Opponents are calling it a tax on the second amendment, but Cook County Board President Toni Preckwinkle is mulling a violence tax on guns and ammunition sold in the city and suburbs, according to a report by the Chicago Sun-Times.
The purpose of the tax isn’t so much as a new revenue stream – the county maintains a $115 million budget deficit – but rather an initiative to curb the amount of guns that are on the market and decrease the ongoing violence.
Two pieces of legislation, HB5167 and HB1274, are currently in the midst of being tabled and are stuck in the House Rules Committee. They are sponsored by Democratic Chicago Rep. Kelly Cassidy and 4th Ward Alderman Will Burns.
One of the bills proposes a two percent ammunition tax. Past plans have included a 10-cents-a-bullet tax, which has actually been implemented in the state of Tennessee.
Police statistics note that murders in Chicago are up by 25 percent and the violence has led to the county jail to quickly fill up. With a maximum capacity of a little more than 10,000, it currently has more than 9,000 inmates. This, according to the county, is costing a lot of money.
“It impacts law enforcement, both at the city and the county [levels],” said Kurt Summers, Preckwinkle’s chief of staff, in an interview with the Chicago news organization on Monday. “It impacts the courtrooms, the public defender and state’s attorney that are in there, the judges that are in there, the clerk of the court that has to sit there, the sheriff’s deputies that are in that courtroom and it impacts the jail — the folks that are sitting there at $143 a day.”
The county has approximately a $3 billion budget and about two-thirds of the budget goes toward public health care, hospitals and the criminal justice system.
Summers went onto explain that if a person is shot then they are most likely going to wind up in a facility such as the Stroger Hospital, a Level 1 trauma center. It costs $52,000 to treat a gunshot victim who does not have insurance, which is about 70 percent of the wounded.
Peckwinkle is expected to deliver her 2013 budget next week.
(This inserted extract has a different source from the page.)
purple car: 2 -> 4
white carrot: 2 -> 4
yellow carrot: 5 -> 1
The budget was forecasted to be $267 million but has dropped to $115 million mostly due to various cost-cutting measures and higher-than-expected revenues.
The gun lobby has stated that it will fight the legislation.
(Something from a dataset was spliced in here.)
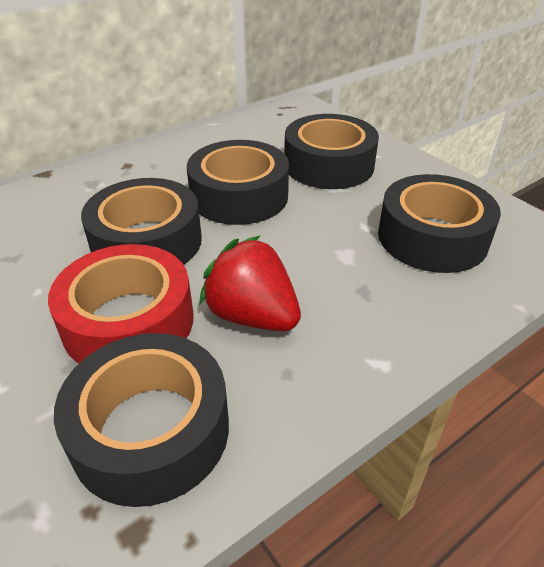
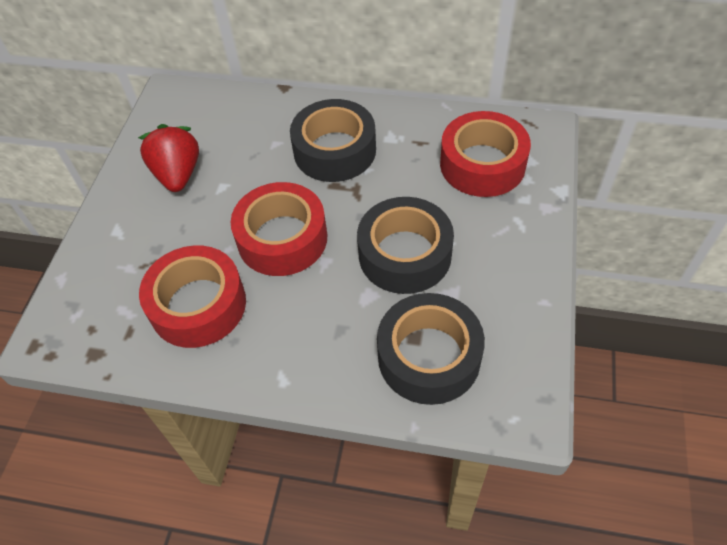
black tape: 5 -> 3
red tape: 1 -> 3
Todd Vandermyde, a National Rifle Association lobbyist, said that Chicago and the county have a gun violence problem, which originates from drug, gang and education derelictions. He added that it’s an iniquitous tax on the second amendment and it will hurt the poor.
“It is another way to enact a Jim Crow law and keep people from exercising their constitutional right,” explained Vandermyde. “All you’re doing is jacking up the price of guns and ammunition — for someone who can least afford it. The problem with something like this is that you’re hurting people who don’t have the ability to get out of Cook County. So if you have someone in Englewood, they have to venture out to DuPage County, to Will County? I don’t think so.”
Others also make the argument that gun regulation doesn’t deter crime because an honest and decent citizen and gun owner will follow the rules and regulations. Meanwhile, the criminal is indifferent to government laws and is not going to seek the necessary licenses in order to own or purchase a weapon.
According to FBI statistics and figures from the Metropolitan Police Department (up to 2005), when Washington, D.C. passed its gun ban 30 years ago, the murder rate went up, while the rest of the United States went down. A report from the National Academy of Sciences studied the issue in a Critical Review and could not find a gun regulation that reduced crime.